The authors wrote that this study demonstrates the value of PROs to characterise how patients feel and function, especially in a non-inferiority trial. Given the non-inferiority between neoadjuvant FOLFOX and pelvic chemoradiation with fluorouracil for DFS and the similarity of other efficacy endpoints, these findings can inform decision making by patients and their clinicians. For those concerned about acute impairments in bowel function during presurgical treatment, or fatigue and sexual function a year or more after surgery, neoadjuvant FOLFOX may be preferable. For side effects beyond bowel function, neoadjuvant pelvic chemoradiation with fluorouracil resulted in fewer presurgical side effects and may remain preferable for some patients.
Treatment period for patients assigned to neoadjuvant FOLFOX was nearly twice as long as neoadjuvant pelvic chemoradiation with fluorouracil, which may explain the greater number of symptoms reported by this group.

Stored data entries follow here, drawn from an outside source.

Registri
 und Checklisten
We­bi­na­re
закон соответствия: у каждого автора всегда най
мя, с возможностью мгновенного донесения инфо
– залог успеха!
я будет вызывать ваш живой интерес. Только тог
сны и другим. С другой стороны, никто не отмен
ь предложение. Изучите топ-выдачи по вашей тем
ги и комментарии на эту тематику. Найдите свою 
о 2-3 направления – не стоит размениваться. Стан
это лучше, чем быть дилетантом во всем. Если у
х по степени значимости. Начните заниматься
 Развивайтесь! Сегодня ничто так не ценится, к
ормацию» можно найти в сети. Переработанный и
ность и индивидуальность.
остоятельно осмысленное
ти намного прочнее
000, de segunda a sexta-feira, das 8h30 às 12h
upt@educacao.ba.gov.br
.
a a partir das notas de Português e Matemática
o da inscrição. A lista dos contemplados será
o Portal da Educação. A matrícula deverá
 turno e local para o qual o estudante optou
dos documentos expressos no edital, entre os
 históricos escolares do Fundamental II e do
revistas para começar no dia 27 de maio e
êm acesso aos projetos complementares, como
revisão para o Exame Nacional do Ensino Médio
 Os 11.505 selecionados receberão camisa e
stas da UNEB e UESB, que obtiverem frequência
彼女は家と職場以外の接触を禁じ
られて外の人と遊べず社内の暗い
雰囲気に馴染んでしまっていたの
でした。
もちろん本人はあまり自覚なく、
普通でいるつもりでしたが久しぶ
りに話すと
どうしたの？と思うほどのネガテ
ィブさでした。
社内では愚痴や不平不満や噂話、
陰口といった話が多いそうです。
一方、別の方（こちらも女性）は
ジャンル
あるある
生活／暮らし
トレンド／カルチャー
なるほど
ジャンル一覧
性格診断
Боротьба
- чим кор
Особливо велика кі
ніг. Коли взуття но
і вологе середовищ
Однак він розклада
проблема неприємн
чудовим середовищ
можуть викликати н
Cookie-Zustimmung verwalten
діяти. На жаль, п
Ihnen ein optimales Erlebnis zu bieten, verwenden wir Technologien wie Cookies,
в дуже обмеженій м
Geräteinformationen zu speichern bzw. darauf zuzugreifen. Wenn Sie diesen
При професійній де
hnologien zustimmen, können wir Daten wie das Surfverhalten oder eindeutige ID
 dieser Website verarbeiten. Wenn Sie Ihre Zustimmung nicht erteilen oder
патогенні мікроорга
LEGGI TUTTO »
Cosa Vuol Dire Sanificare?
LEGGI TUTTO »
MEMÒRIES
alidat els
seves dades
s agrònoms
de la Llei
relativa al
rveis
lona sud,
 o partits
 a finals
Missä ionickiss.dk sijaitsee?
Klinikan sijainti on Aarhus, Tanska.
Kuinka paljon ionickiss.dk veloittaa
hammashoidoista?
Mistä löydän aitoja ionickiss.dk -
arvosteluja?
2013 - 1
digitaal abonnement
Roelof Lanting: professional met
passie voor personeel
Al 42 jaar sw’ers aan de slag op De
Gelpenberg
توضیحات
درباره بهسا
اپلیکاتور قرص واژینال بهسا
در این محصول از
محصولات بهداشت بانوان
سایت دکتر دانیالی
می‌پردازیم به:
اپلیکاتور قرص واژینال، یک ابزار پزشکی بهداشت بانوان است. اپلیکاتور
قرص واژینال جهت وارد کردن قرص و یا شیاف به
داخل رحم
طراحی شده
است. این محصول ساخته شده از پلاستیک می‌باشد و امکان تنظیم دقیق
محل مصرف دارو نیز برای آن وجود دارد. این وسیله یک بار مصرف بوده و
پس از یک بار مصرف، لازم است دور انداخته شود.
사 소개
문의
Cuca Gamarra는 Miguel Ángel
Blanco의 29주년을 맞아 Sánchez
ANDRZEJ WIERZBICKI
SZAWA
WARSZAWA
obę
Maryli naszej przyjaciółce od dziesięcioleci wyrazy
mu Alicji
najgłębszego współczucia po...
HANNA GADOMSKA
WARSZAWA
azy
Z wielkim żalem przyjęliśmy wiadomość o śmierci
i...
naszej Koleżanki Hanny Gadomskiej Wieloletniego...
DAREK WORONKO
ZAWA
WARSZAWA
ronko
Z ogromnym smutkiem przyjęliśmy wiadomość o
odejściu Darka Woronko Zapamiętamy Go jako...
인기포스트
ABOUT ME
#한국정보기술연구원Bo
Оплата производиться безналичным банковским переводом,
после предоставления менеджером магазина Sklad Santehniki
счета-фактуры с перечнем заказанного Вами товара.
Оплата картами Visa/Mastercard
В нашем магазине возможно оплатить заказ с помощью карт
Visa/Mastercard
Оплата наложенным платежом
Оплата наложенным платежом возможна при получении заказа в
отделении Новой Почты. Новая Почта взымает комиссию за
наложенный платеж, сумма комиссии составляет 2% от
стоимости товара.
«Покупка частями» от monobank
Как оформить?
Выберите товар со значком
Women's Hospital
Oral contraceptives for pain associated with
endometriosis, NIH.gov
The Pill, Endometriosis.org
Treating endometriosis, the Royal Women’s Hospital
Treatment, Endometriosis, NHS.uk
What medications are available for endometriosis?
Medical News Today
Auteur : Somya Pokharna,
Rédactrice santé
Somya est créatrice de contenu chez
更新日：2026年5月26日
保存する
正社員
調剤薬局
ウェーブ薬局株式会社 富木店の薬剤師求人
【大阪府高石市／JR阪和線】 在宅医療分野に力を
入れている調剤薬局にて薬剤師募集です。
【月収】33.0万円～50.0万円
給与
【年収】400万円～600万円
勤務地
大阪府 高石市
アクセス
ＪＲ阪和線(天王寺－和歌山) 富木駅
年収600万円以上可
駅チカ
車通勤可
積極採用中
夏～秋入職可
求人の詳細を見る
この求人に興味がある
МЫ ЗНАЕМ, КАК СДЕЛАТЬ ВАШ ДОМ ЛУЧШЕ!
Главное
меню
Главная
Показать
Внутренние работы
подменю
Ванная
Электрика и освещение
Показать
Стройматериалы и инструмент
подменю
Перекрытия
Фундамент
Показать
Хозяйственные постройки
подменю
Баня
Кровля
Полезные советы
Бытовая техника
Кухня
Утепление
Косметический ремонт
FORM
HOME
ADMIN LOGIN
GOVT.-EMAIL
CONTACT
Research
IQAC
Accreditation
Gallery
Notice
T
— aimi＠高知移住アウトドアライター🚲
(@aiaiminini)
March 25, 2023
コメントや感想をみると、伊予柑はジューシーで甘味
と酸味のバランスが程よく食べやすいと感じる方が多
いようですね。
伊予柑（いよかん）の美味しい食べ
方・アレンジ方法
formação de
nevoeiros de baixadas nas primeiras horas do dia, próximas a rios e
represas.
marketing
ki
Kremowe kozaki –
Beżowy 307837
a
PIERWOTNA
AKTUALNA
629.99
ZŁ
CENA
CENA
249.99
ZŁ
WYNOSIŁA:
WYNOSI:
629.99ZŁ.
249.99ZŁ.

The authors commented that since the PROSPECT study was conceived and began recruitment in 2012, a variety of other strategies for management of rectal cancer have emerged. For example, total neoadjuvant therapy with pelvic chemoradiation with fluorouracil and chemotherapy followed by non-operative management has potential to spare some patients the morbidity of surgery although this is offset by the need for close surveillance and high rates of recurrence in others. Other approaches include immune checkpoint blockade alone as a curative strategy for the subset of patients with mismatch repair-deficient rectal cancer. These approaches may further decrease adverse events and improve HRQoL, but there are not yet prospective studies comparing these strategies to neoadjuvant pelvic chemoradiation with fluorouracil.
This study was supported by US National Cancer Institute awards.
Reference
Basch E, Dueck AC, Mitchell SA, et al. Patient-Reported Outcomes During and After Treatment for Locally Advanced Rectal Cancer in the PROSPECT Trial (Alliance N1048). JCO; Published online 4 June 2023. DOI: 10.1200/JCO.23.00903.